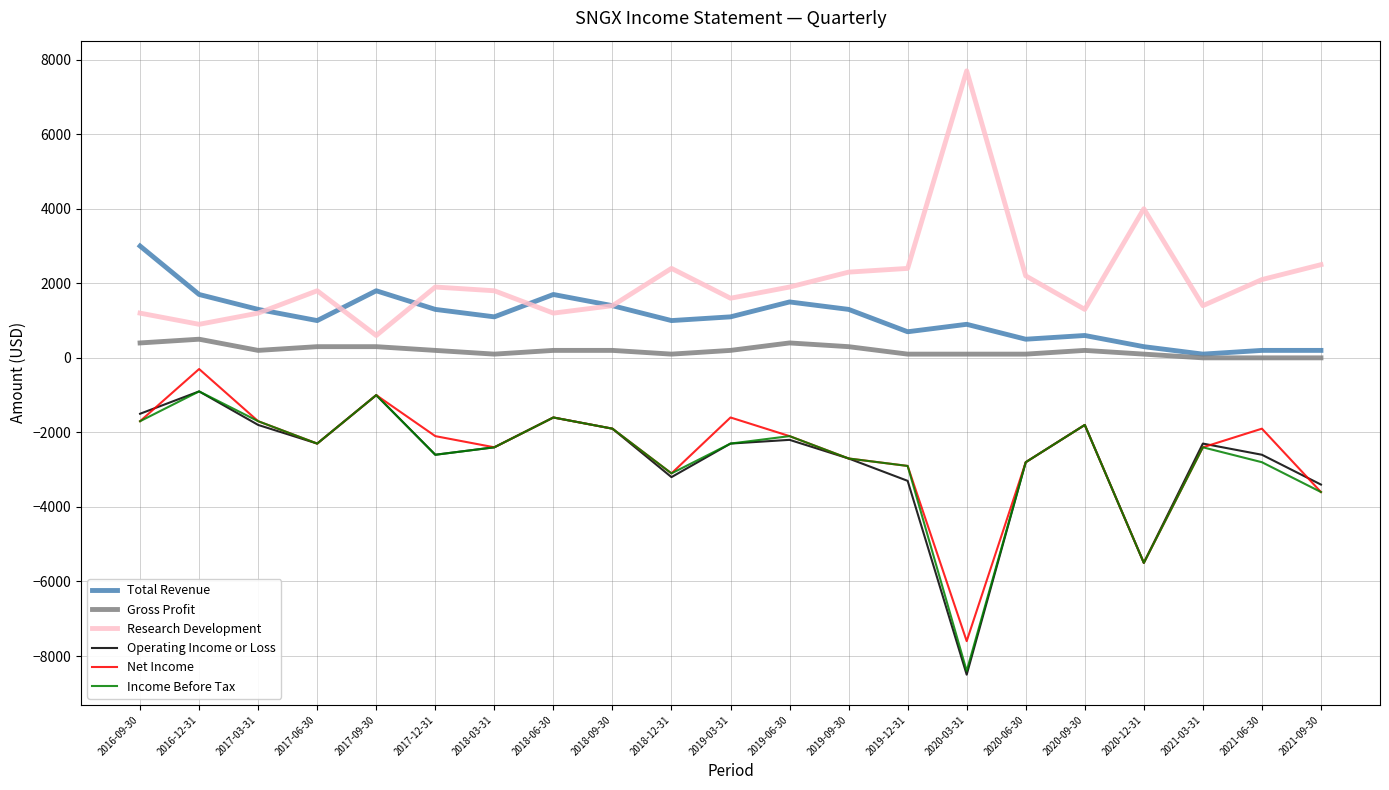

True or false: Total Revenue and Income Before Tax intersect in this chart.

False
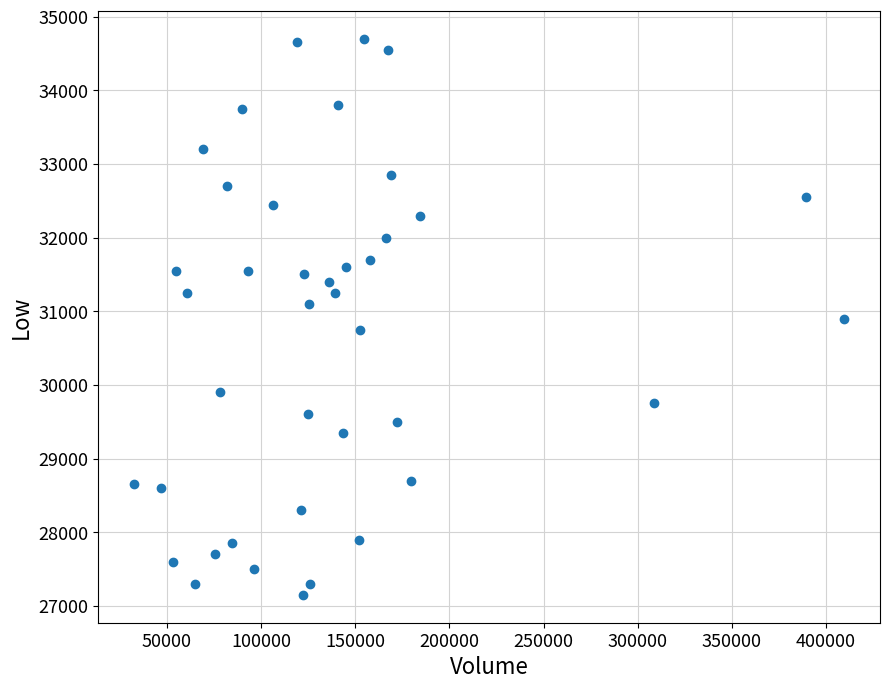

What is the range of X values (max minus min)?

377291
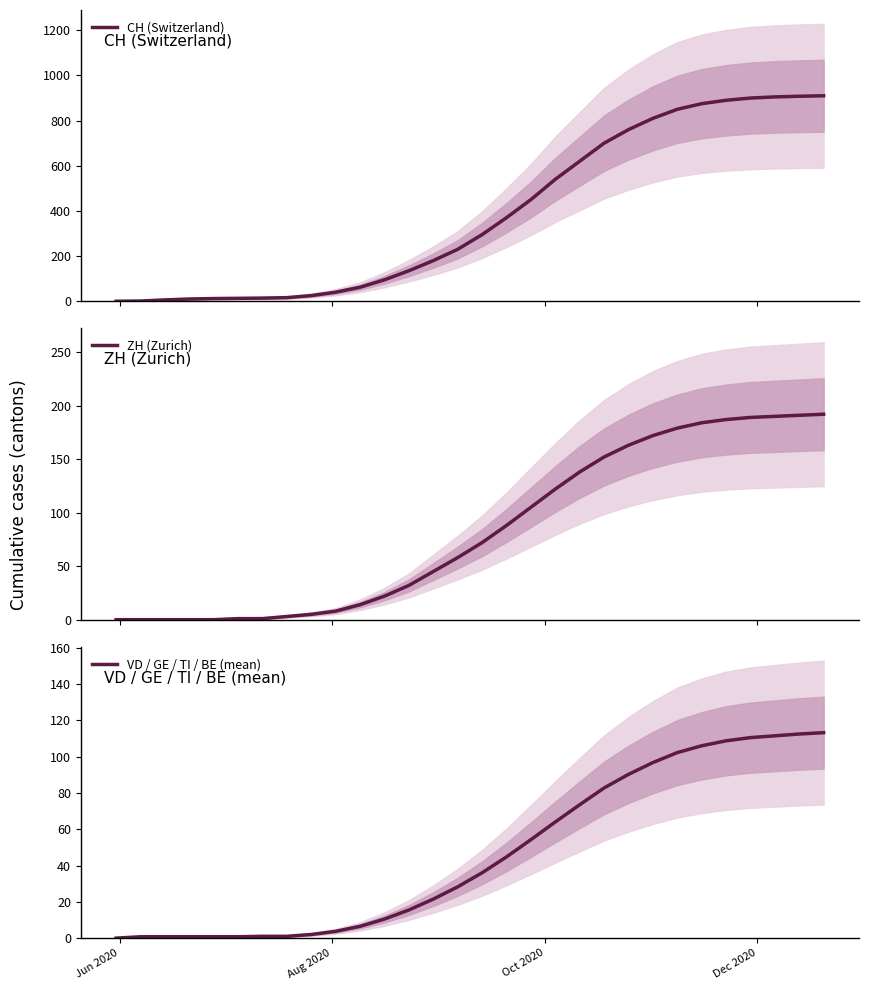

Reading left to right, list all the values displayed in this chart.

CH (Switzerland): 0.0	1.0	6.0	10.0	12.0	13.0	14.0	16.0	25.0	40.0	62.0	95.0	135.0	180.0	230.0	295.0	370.0	450.0	540.0	620.0	700.0	760.0	810.0	850.0	875.0	890.0	900.0	905.0	908.0	910.0
ZH (Zurich): 0.0	0.0	0.0	0.0	0.0	1.0	1.0	3.0	5.0	8.0	14.0	22.0	32.0	45.0	58.0	72.0	88.0	105.0	122.0	138.0	152.0	163.0	172.0	179.0	184.0	187.0	189.0	190.0	191.0	192.0
VD / GE / TI / BE (mean): 0.0	0.8	0.8	0.8	0.8	0.8	1.0	1.0	2.0	3.8	6.5	10.5	15.5	21.5	28.2	36.0	44.8	54.2	64.0	73.5	82.8	90.2	96.8	102.2	106.0	108.8	110.5	111.5	112.5	113.2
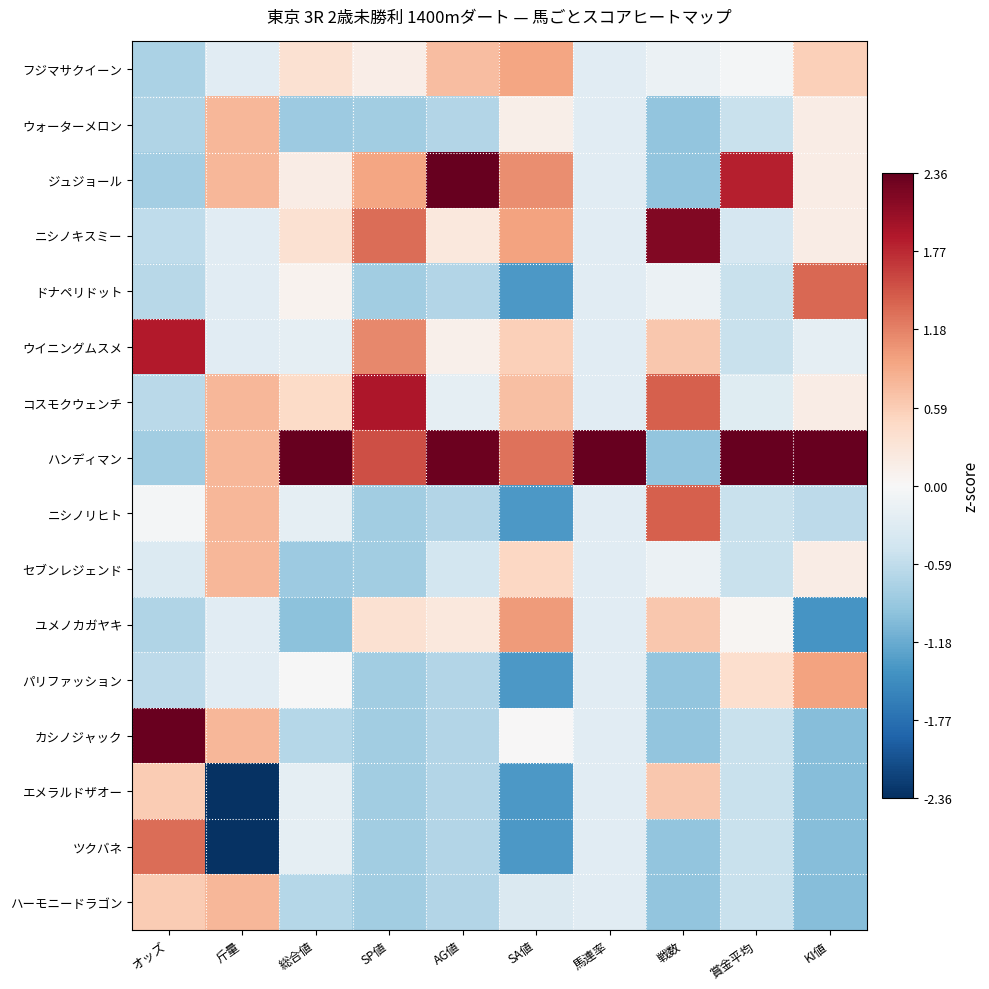

What is the spread (max minus min) of values at 賞金平均?

3.7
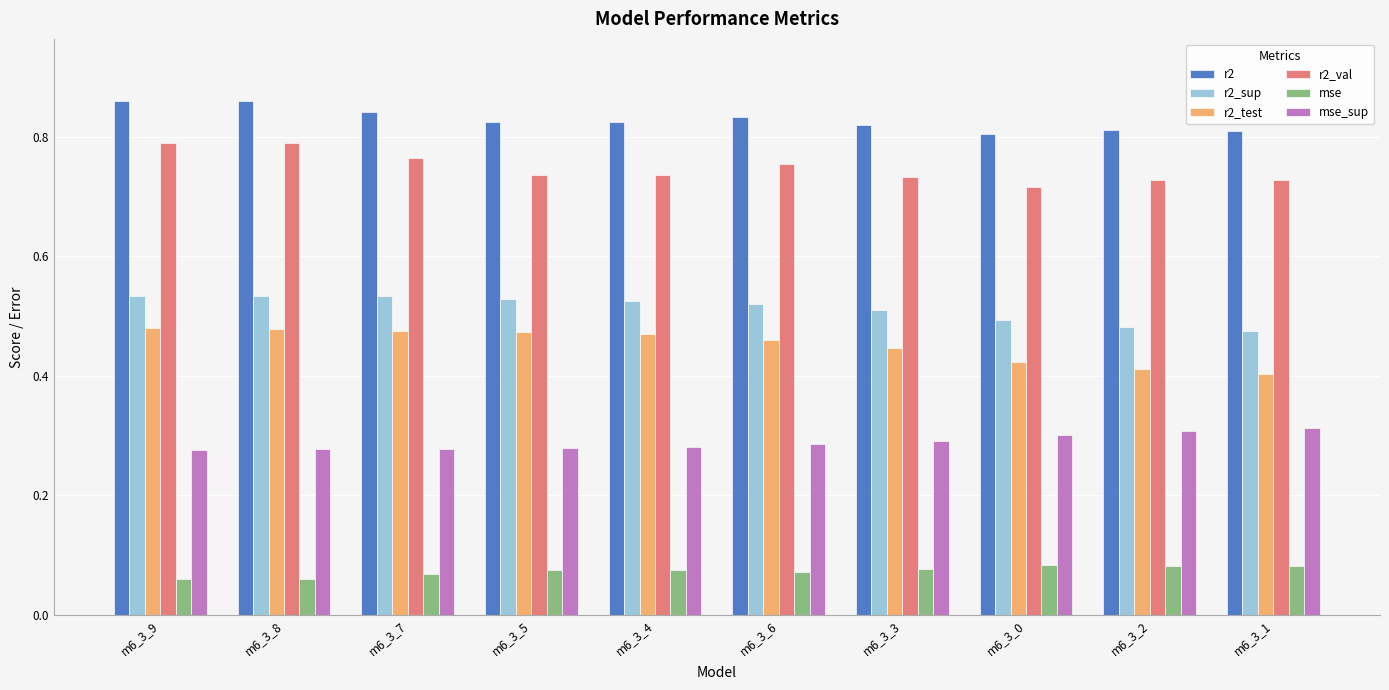

At m6_3_9, list the series in order from smallest to largest.

mse, mse_sup, r2_test, r2_sup, r2_val, r2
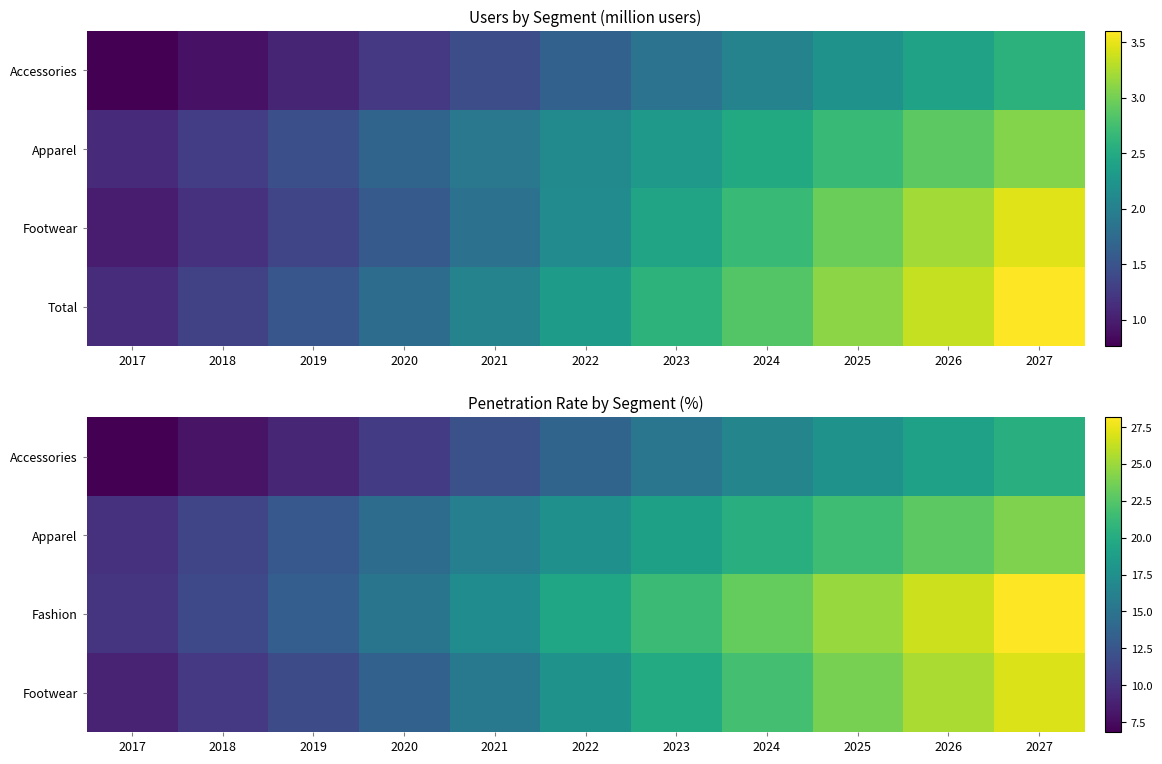

What value does the Apparel series have at 2019?

12.7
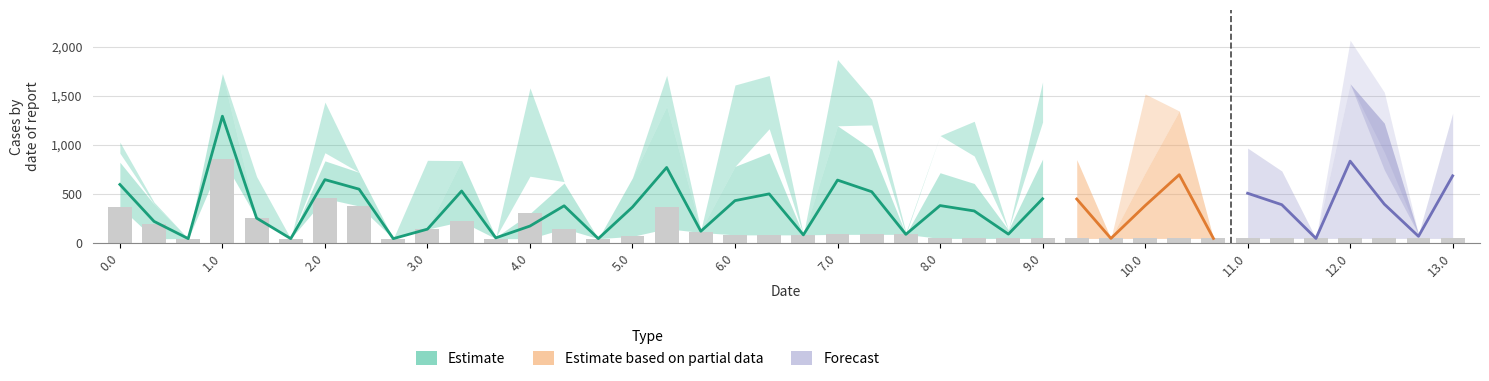

Which has a higher value, 12.1 or 3.2?

12.1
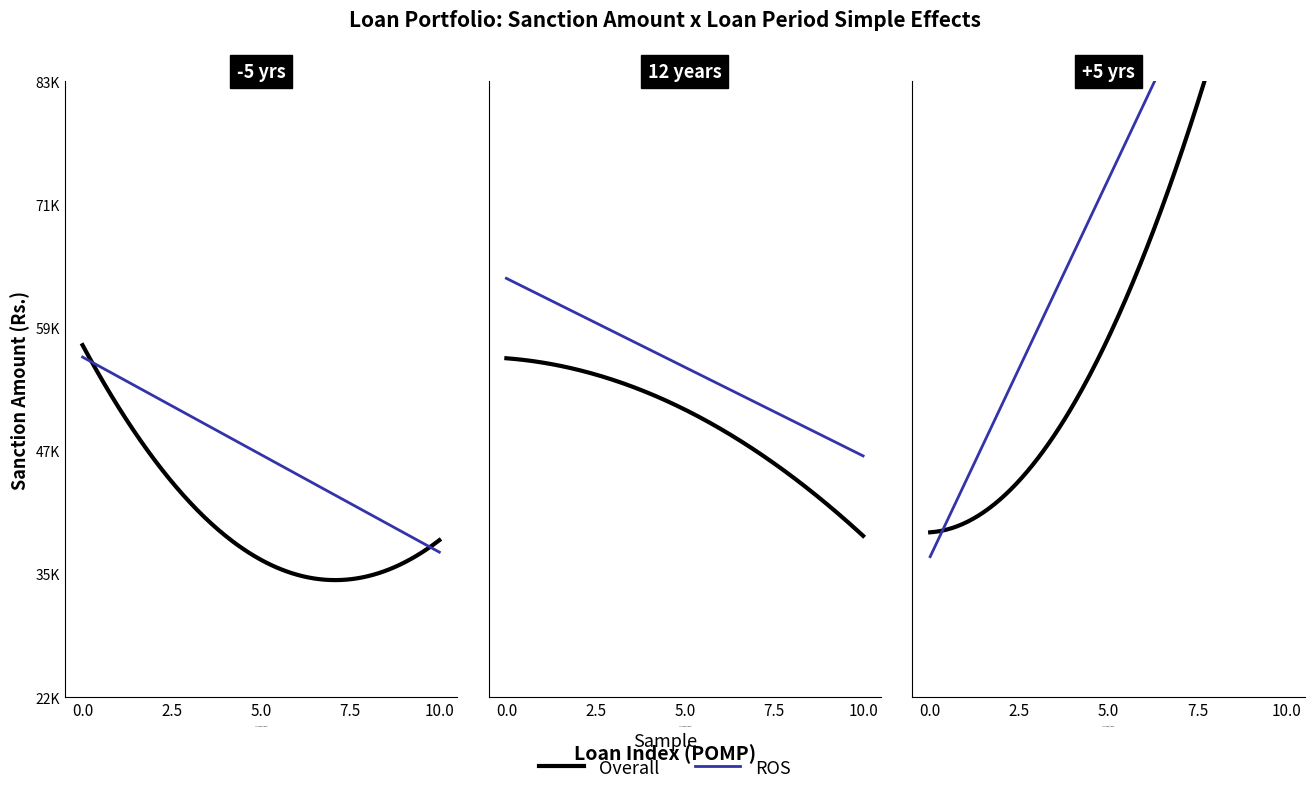

Between 4 and 8, which series saw the biggest shift?

Overall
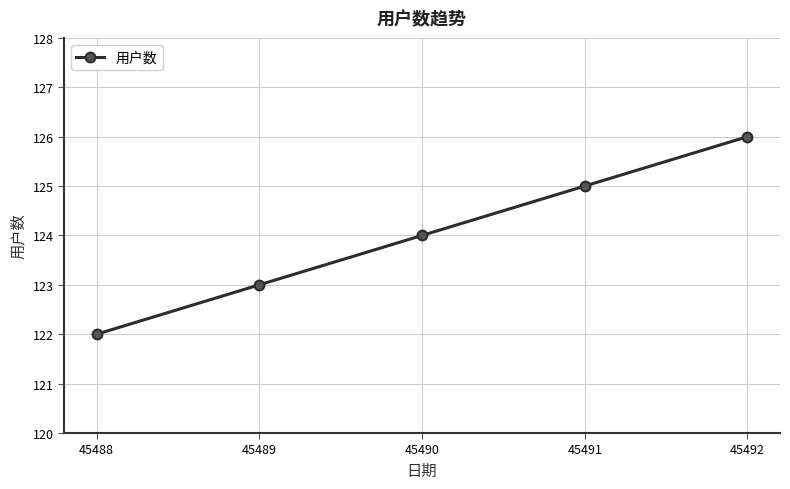

What is the ratio of the value at 45491 to the value at 45488?

1.0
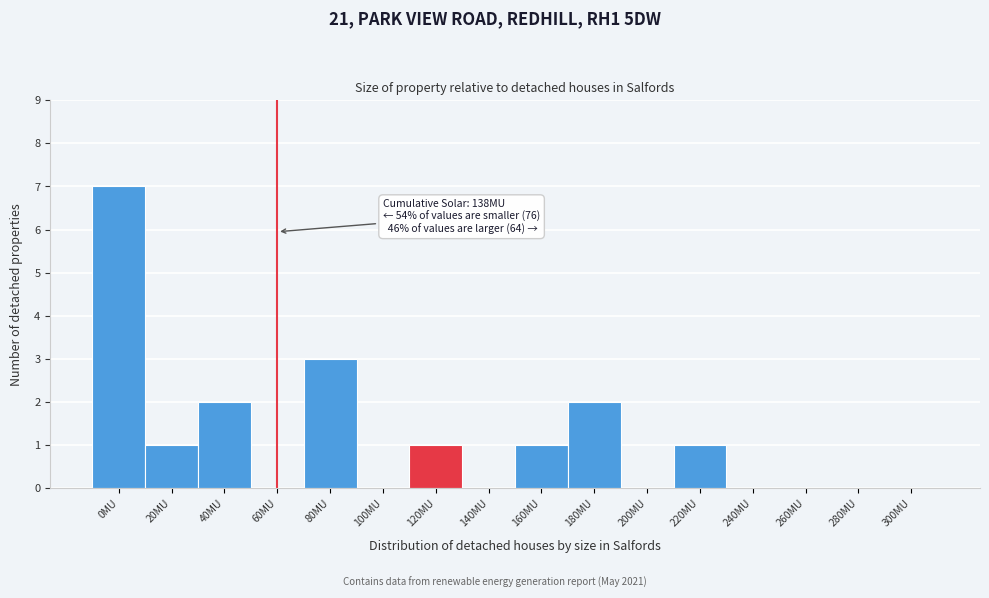

Reading left to right, what are all the values shown in this chart?

0MU=7	20MU=1	40MU=2	60MU=0	80MU=3	100MU=0	120MU=1	140MU=0	160MU=1	180MU=2	200MU=0	220MU=1	240MU=0	260MU=0	280MU=0	300MU=0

----------------

» **Problem**
Could you rewrite all the data above as a JSON list of strings, one string per line, with blank lines and the pictures left out?

» **Result for this task**
[
  "True or false: Total Revenue and Income Before Tax intersect in this chart.",
  "False",
  "What is the range of X values (max minus min)?",
  "377291",
  "Reading left to right, list all the values displayed in this chart.",
  "CH (Switzerland): 0.0\t1.0\t6.0\t10.0\t12.0\t13.0\t14.0\t16.0\t25.0\t40.0\t62.0\t95.0\t135.0\t180.0\t230.0\t295.0\t370.0\t450.0\t540.0\t620.0\t700.0\t760.0\t810.0\t850.0\t875.0\t890.0\t900.0\t905.0\t908.0\t910.0",
  "ZH (Zurich): 0.0\t0.0\t0.0\t0.0\t0.0\t1.0\t1.0\t3.0\t5.0\t8.0\t14.0\t22.0\t32.0\t45.0\t58.0\t72.0\t88.0\t105.0\t122.0\t138.0\t152.0\t163.0\t172.0\t179.0\t184.0\t187.0\t189.0\t190.0\t191.0\t192.0",
  "VD / GE / TI / BE (mean): 0.0\t0.8\t0.8\t0.8\t0.8\t0.8\t1.0\t1.0\t2.0\t3.8\t6.5\t10.5\t15.5\t21.5\t28.2\t36.0\t44.8\t54.2\t64.0\t73.5\t82.8\t90.2\t96.8\t102.2\t106.0\t108.8\t110.5\t111.5\t112.5\t113.2",
  "What is the spread (max minus min) of values at 賞金平均?",
  "3.7",
  "At m6_3_9, list the series in order from smallest to largest.",
  "mse, mse_sup, r2_test, r2_sup, r2_val, r2",
  "What value does the Apparel series have at 2019?",
  "12.7",
  "Which has a higher value, 12.1 or 3.2?",
  "12.1",
  "Between 4 and 8, which series saw the biggest shift?",
  "Overall",
  "What is the ratio of the value at 45491 to the value at 45488?",
  "1.0",
  "Reading left to right, what are all the values shown in this chart?",
  "0MU=7\t20MU=1\t40MU=2\t60MU=0\t80MU=3\t100MU=0\t120MU=1\t140MU=0\t160MU=1\t180MU=2\t200MU=0\t220MU=1\t240MU=0\t260MU=0\t280MU=0\t300MU=0"
]